As George Galloway’s 300 strong Viva Palestina aid contingent waits at the Rafah crossing to enter Gaza, celebrated author Alice Walker is already there.

The visitors include Pulitzer Prize-winning author Alice Walker and about 60 other people who arrived over the weekend to celebrate International Women’s Day and see for themselves what life is like for Palestinians after Israel’s devastating 22-day offensive.

The group visited women’s centres and organizations across the Gaza Strip yesterday, handing out about 2,000 aid baskets. They listened to the stories of the women, some of whose children were killed in the war. Over the next few days they will visit refugee camps and neighbourhoods levelled by Israeli shells and artillery.

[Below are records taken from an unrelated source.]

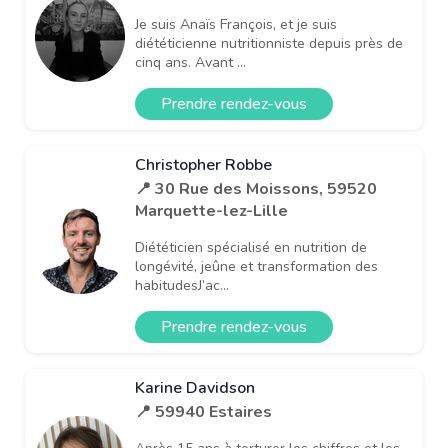
Je suis Anaïs François, et je suis
diététicienne nutritionniste depuis près de
cinq ans. Avant ...
Prendre rendez-vous
Christopher Robbe
📍 30 Rue des Moissons, 59520
Marquette-lez-Lille
Diététicien spécialisé en nutrition de
longévité, jeûne et transformation des
habitudesJ’ac...
Prendre rendez-vous
Karine Davidson
📍 59940 Estaires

“This is not a gimmick; it’s a strategy,” Kim Elliott, Toronto publisher of the independent news website http://www.rabble.ca, said in a phone interview from her hotel in Gaza City. “It’s for [us] to see what it’s really like and make the personal connection and go back to [our] homes to talk about it.”

“All great changes come from minorities,” Alice Walker insisted during a phone interview from the home of a Palestinian family where she was being hosted.

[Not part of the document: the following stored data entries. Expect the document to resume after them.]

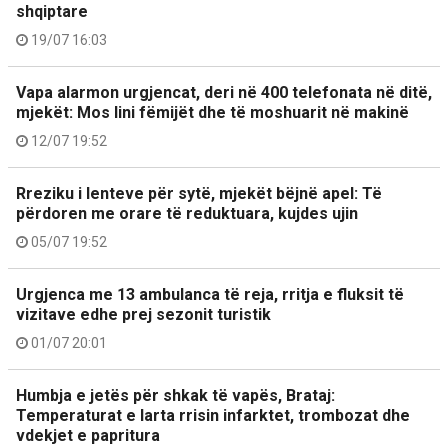
shqiptare
19/07 16:03
Vapa alarmon urgjencat, deri në 400 telefonata në ditë,
mjekët: Mos lini fëmijët dhe të moshuarit në makinë
12/07 19:52
Rreziku i lenteve për sytë, mjekët bëjnë apel: Të
përdoren me orare të reduktuara, kujdes ujin
05/07 19:52
Urgjenca me 13 ambulanca të reja, rritja e fluksit të
vizitave edhe prej sezonit turistik
01/07 20:01
Humbja e jetës për shkak të vapës, Brataj:
Temperaturat e larta rrisin infarktet, trombozat dhe
vdekjet e papritura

“In fact, they usually come from two to three people – especially if they are writers,” said Ms. Walker, best known for her novel The Color Purple. She said she danced, sang and ate and listened to the women and that she saw “a lot of sadness on the faces of the children.”

The visitors not only had to take a bus for hours from Cairo across the Sinai Desert, they were required to pay their embassies to write letters declaring that they assumed sole responsibility for their lives upon entering the Gaza Strip.

“It cost $130!” said Ehab Lotayef, a 50-year-old Montreal engineer who was able to enter Gaza with the assistance of the U.S. women’s peace group Code Pink, which organized the delegation.

“I think they didn’t want a bunch of women with big banners camping out at the border crossing,” said Sandra Ruch, 52, a Torontonian and program co-ordinator for Women’s Coalition for Peace in Israel and Independent Jewish Voices in Canada.

For 2009 International Women’s Day, we at the Fringe celebrate the dedication and intelligence of women throughout the world who resist apathy and make a difference.